Tem uma boa alternativa, vai a uma empresa de celulose que lhe assegurará a plantação da florestas de eucaliptos a troco de uma parte da produção. Há ajudas públicas para a plantação do eucalipto e graças ao fato de se tratar de uma árvore de crescimento muito rápido em breve começará a receber receitas muito apreciáveis. 

Vai optar pelas espécies resistentes ao fogo ou pelo adorado eucalipto?

É óbvio que vai optar pelo eucalipto e é isso que explica que em poucas décadas temos uma percentagem de área com eucalipto provavelmente muito superior à da Austrália. Isso explica que tudo vale na plantação do eucalipto e que a estrada nacional 236 tivesses eucaliptos plantados quase até ao limite do alcatrão. Basta ir ver as fotografias de satélite do Google Maps para se ver que na região de Pedrogão e Góis há muitas estradas que quase não se deixam ver por estarem cobertas pelas copas das árvores.

Como é possível que as celuloses beneficiem deste ambiente favorável à sua atividades sem regras? Porque as celuloses estão para a agricultura como a banca estava para as finanças, se os banqueiros deram os donos disto tudo na economia e nas finanças, as celuloses são são os donos disto tudo no mundo rural. Da mesma forma que os ministros das Finanças se curvavam perante as exigências dos banqueiros, desde o Eng. Álvaro Barreto que quem manda nas florestas portuguesas são as celuloses.

Ainda há poucos dias o lóbi das celuloses, através da CELP, a sua Associação da Indústria Papeleira Portuguesa fez publicar anúncios pagos na imprensa criticando a reforma florestal, diziam que:

"A fileira industrial baseada no eucalipto tem sabido aproveitar os recursos naturais de que o país dispõe [...] utilizando uma espécie bem adaptada, e tem-no feito de forma exemplar, responsável e com total respeito pelo ambiente", argumentou a CELPA, defendendo que a proibição "prejudica os produtores florestais, provoca perda de competitividade da indústria da pasta e papel e contrai a economia do país".

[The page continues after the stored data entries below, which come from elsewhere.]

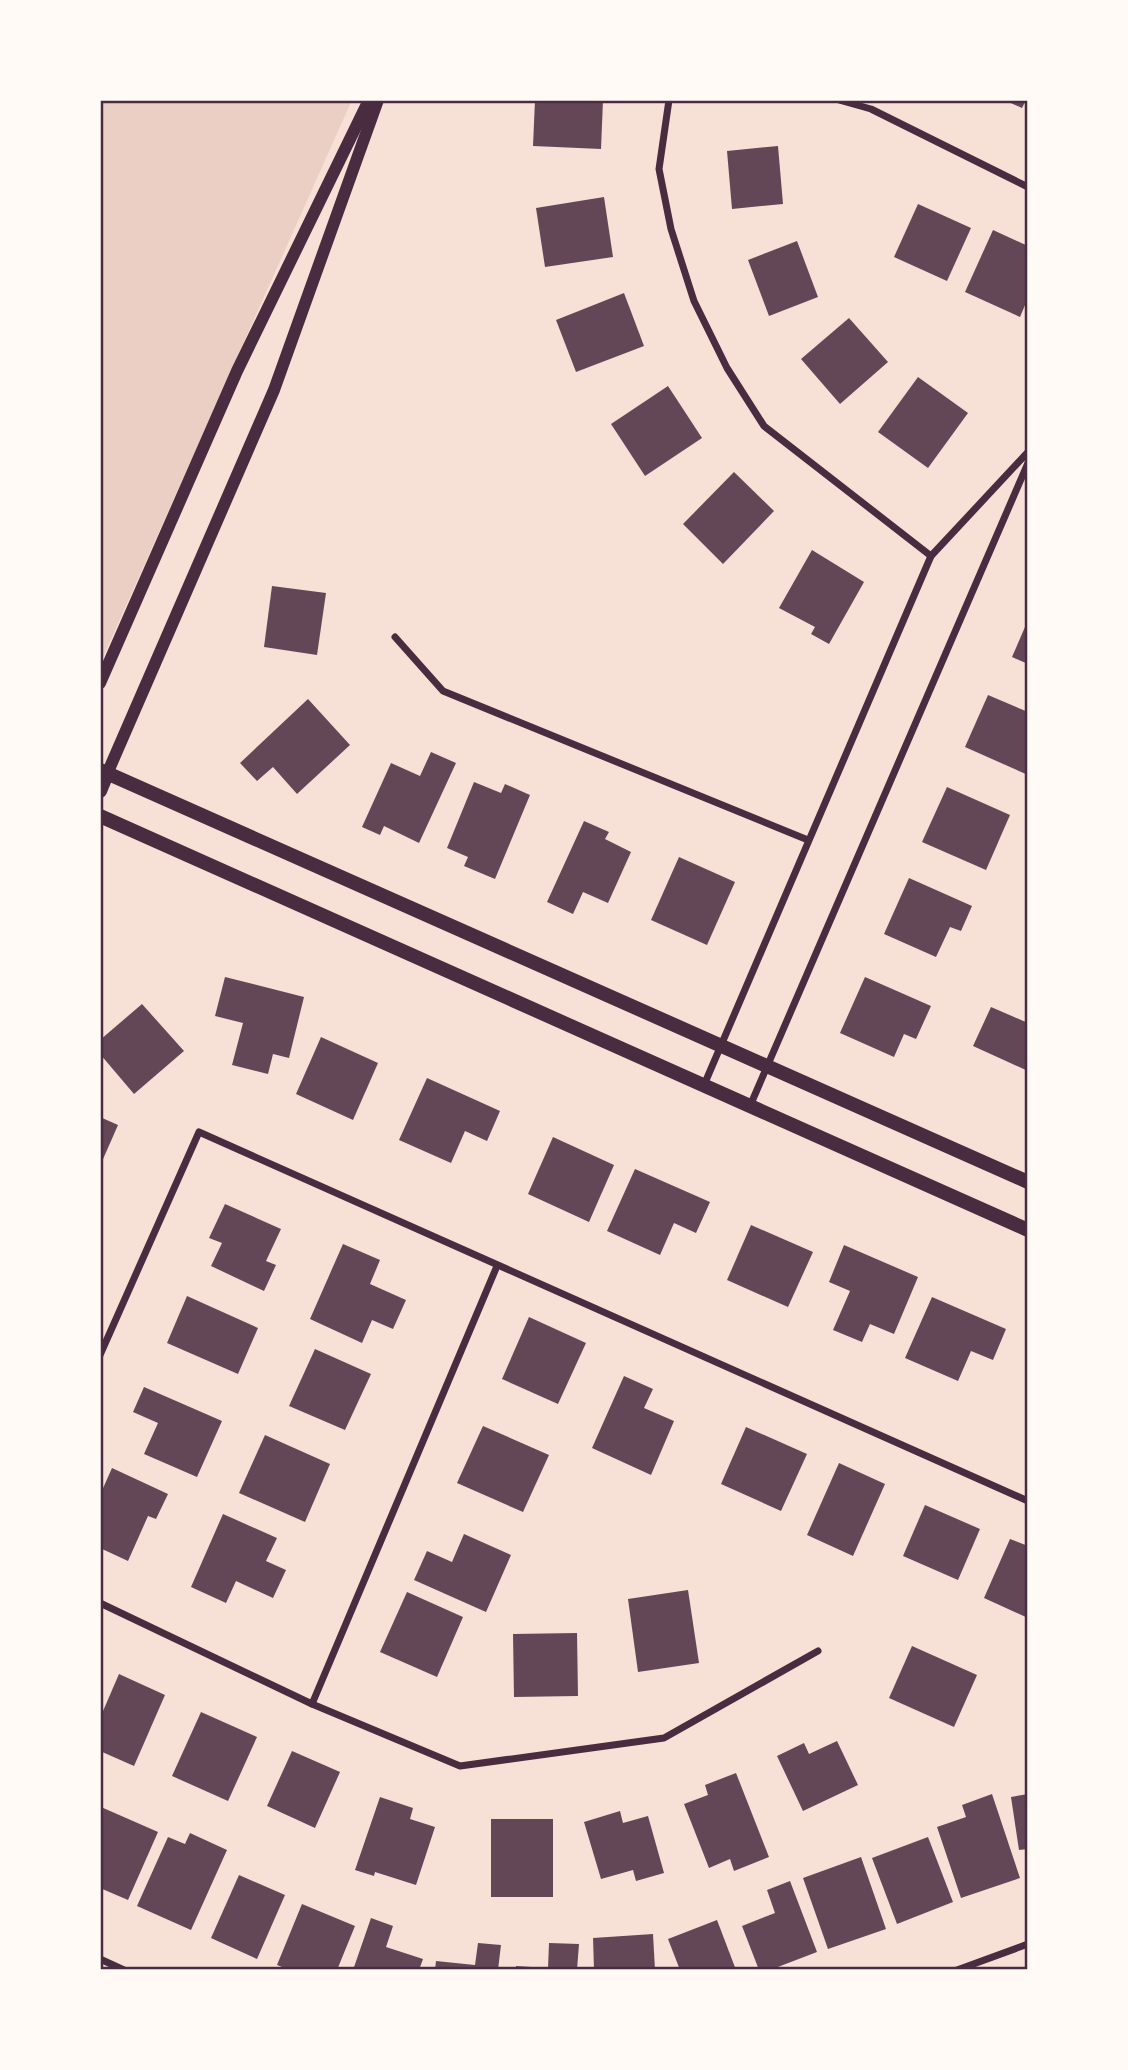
<svg xmlns="http://www.w3.org/2000/svg" width="1128" height="2070" font-family="Karla,sans-serif">
	<rect width="100%" height="100%" fill="#f7e1d7"/>
	<polygon fill="#ebcfc5" points="100,100 352,100 100,664"/>
	<g fill="#644757">
		<polygon points="535,100 603,100 601,149 533,146"/>
		<polygon points="1004,100 1026,100 1022,108"/>
		<polygon points="778,146 783,204 732,209 727,151"/>
		<polygon points="604,197 613,257 545,267 536,208"/>
		<polygon points="918,204 971,228 947,281 894,257"/>
		<polygon points="993,230 1028,246 1028,298 1020,317 965,292"/>
		<polygon points="797,241 818,297 769,316 748,260"/>
		<polygon points="624,293 644,346 576,372 556,320"/>
		<polygon points="849,318 888,362 840,404 801,359"/>
		<polygon points="918,377 968,413 928,468 878,432"/>
		<polygon points="668,386 702,438 645,476 611,424"/>
		<polygon points="734,472 774,511 723,564 683,524"/>
		<polygon points="812,550 864,582 829,644 811,634 815,627 779,608"/>
		<polygon points="272,586 326,593 317,655 264,647"/>
		<polygon points="1028,620 1028,664 1012,657"/>
		<polygon points="988,695 1028,712 1028,775 965,747"/>
		<polygon points="308,699 350,745 297,794 273,767 257,781 240,763"/>
		<polygon points="431,752 456,763 419,843 384,826 380,835 362,827 391,763 420,776"/>
		<polygon points="474,782 501,793 505,784 530,795 495,879 464,866 468,857 447,848"/>
		<polygon points="947,787 1010,815 986,870 922,842"/>
		<polygon points="584,821 609,832 605,839 631,852 608,903 583,892 573,914 547,902"/>
		<polygon points="679,857 735,882 707,945 651,920"/>
		<polygon points="909,878 972,906 961,931 950,927 936,957 884,934"/>
		<polygon points="225,977 304,997 289,1058 273,1054 268,1074 232,1065 243,1023 215,1016"/>
		<polygon points="865,977 931,1006 916,1039 904,1034 894,1057 840,1033"/>
		<polygon points="142,1004 184,1051 134,1094 100,1054 100,1040"/>
		<polygon points="991,1007 1028,1023 1028,1071 973,1046"/>
		<polygon points="321,1037 378,1063 353,1120 296,1094"/>
		<polygon points="427,1078 500,1111 487,1141 465,1131 451,1163 399,1140"/>
		<polygon points="100,1117 118,1125 100,1166"/>
		<polygon points="553,1137 614,1165 589,1222 528,1194"/>
		<polygon points="635,1169 710,1202 696,1233 674,1223 660,1255 607,1231"/>
		<polygon points="225,1204 281,1229 266,1261 276,1265 264,1291 211,1266 222,1243 209,1238"/>
		<polygon points="751,1225 813,1252 788,1307 727,1280"/>
		<polygon points="343,1244 380,1260 370,1284 406,1300 393,1329 372,1320 362,1343 310,1319"/>
		<polygon points="844,1245 918,1277 894,1334 870,1324 862,1342 833,1330 850,1291 829,1282"/>
		<polygon points="187,1296 258,1328 238,1374 167,1343"/>
		<polygon points="932,1297 1006,1329 993,1360 971,1351 958,1381 905,1358"/>
		<polygon points="529,1317 586,1343 558,1404 502,1379"/>
		<polygon points="315,1349 371,1374 345,1430 289,1406"/>
		<polygon points="624,1376 653,1389 644,1408 674,1421 651,1475 592,1448"/>
		<polygon points="144,1387 222,1421 197,1477 144,1454 158,1423 133,1412"/>
		<polygon points="483,1426 549,1455 523,1512 457,1483"/>
		<polygon points="746,1427 807,1454 781,1511 721,1484"/>
		<polygon points="265,1435 330,1464 305,1522 239,1493"/>
		<polygon points="839,1463 885,1484 853,1556 807,1535"/>
		<polygon points="112,1468 168,1494 156,1519 148,1516 128,1561 100,1548 100,1495"/>
		<polygon points="925,1505 980,1529 958,1580 903,1556"/>
		<polygon points="223,1514 277,1538 266,1561 286,1570 273,1598 236,1581 226,1603 191,1587"/>
		<polygon points="464,1534 511,1555 486,1612 414,1580 427,1551 452,1562"/>
		<polygon points="1010,1539 1028,1546 1028,1618 984,1598"/>
		<polygon points="688,1590 699,1663 638,1672 628,1599"/>
		<polygon points="407,1592 463,1617 437,1677 380,1652"/>
		<polygon points="577,1633 578,1696 514,1697 513,1634"/>
		<polygon points="912,1646 977,1675 954,1727 889,1698"/>
		<polygon points="119,1674 165,1695 134,1766 100,1751 100,1718"/>
		<polygon points="201,1712 257,1737 228,1801 172,1776"/>
		<polygon points="837,1741 858,1785 803,1811 777,1756 804,1743 809,1754"/>
		<polygon points="292,1751 340,1772 315,1828 267,1806"/>
		<polygon points="736,1773 769,1857 734,1871 730,1859 709,1868 684,1804 708,1795 705,1785"/>
		<polygon points="992,1794 1020,1878 961,1898 937,1827 966,1817 962,1805"/>
		<polygon points="1028,1794 1028,1849 1019,1850 1011,1797"/>
		<polygon points="380,1797 413,1808 410,1819 435,1827 416,1885 375,1872 374,1876 355,1870"/>
		<polygon points="101,1807 158,1832 128,1900 100,1888"/>
		<polygon points="620,1811 623,1823 648,1816 664,1873 636,1881 633,1870 601,1879 584,1822"/>
		<rect x="491" y="1819" width="62" height="78"/>
		<polygon points="190,1833 227,1850 191,1930 137,1906 168,1837 185,1844"/>
		<polygon points="928,1837 953,1902 897,1924 872,1858"/>
		<polygon points="861,1857 886,1929 828,1949 803,1878"/>
		<polygon points="239,1875 285,1895 257,1959 211,1938"/>
		<polygon points="790,1881 817,1952 770,1970 759,1970 742,1926 775,1913 767,1890"/>
		<polygon points="302,1904 355,1926 337,1970 290,1970 277,1965"/>
		<polygon points="371,1918 393,1926 386,1947 423,1959 419,1970 353,1970"/>
		<polygon points="717,1920 736,1970 680,1970 668,1939"/>
		<polygon points="653,1934 655,1970 594,1970 593,1938"/>
		<polygon points="478,1943 501,1945 498,1970 435,1970 436,1961 475,1965"/>
		<polygon points="549,1943 579,1944 577,1970 516,1970 516,1966 548,1968"/>
	</g>
	<g fill="none" stroke-linecap="round" stroke-linejoin="round">
		<g stroke="#4a2c40" stroke-width="7">
			<polyline points="669,100 659,169 671,229 694,301 727,368 764,426 931,556"/>
			<polyline points="839,100 871,109 1028,187"/>
			<polyline points="395,637 443,691 808,840"/>
			<polyline points="704,1085 931,556 1028,452"/>
			<polyline points="750,1106 1028,463"/>
			<polyline points="100,1355 199,1132 1028,1501"/>
			<polyline points="100,1603 312,1704 460,1766 664,1738 818,1651"/>
			<polyline points="312,1704 497,1266"/>
			<polyline points="100,1959 124,1970"/>
			<polyline points="957,1970 1028,1944"/>
		</g>
		<g stroke="#4a2c40" stroke-width="12">
			<polyline points="100,683 237,371 369,100"/>
			<polyline points="107,774 274,390 378,100"/>
		</g>
		<g stroke="#4a2c40" stroke-width="14">
			<polyline points="100,770 1028,1182"/>
			<polyline points="100,791 107,774"/>
			<polyline points="100,816 1028,1230"/>
		</g>
	</g>
	<rect width="1128" height="2070" fill="none" stroke="#fffaf5" stroke-width="203"/>
	<rect x="102" y="102" width="924" height="1866" fill="none" stroke="#4a2c40" stroke-width="2.5"/>
</svg>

O anúncio, que usa uma linha de argumentação muito semelhante ao das tabaqueiras em relação aos malefícios do tabaco ou das petrolíferas no que se refere ao aquecimento global, foi publicado no dia 21 de Abril, no mesmo dia Capoulas Santos, numa demonstração de grande preocupação com as críticas das celuloses, assegurava que continuaria a apoiar o eucalipto. Porque será que agora que se ouvem tantas vozes criticando os abusos das celuloses os senhores da CELPA que têm tanto dinheiro para pagar anúncios, optaram por um silêncio cobarde?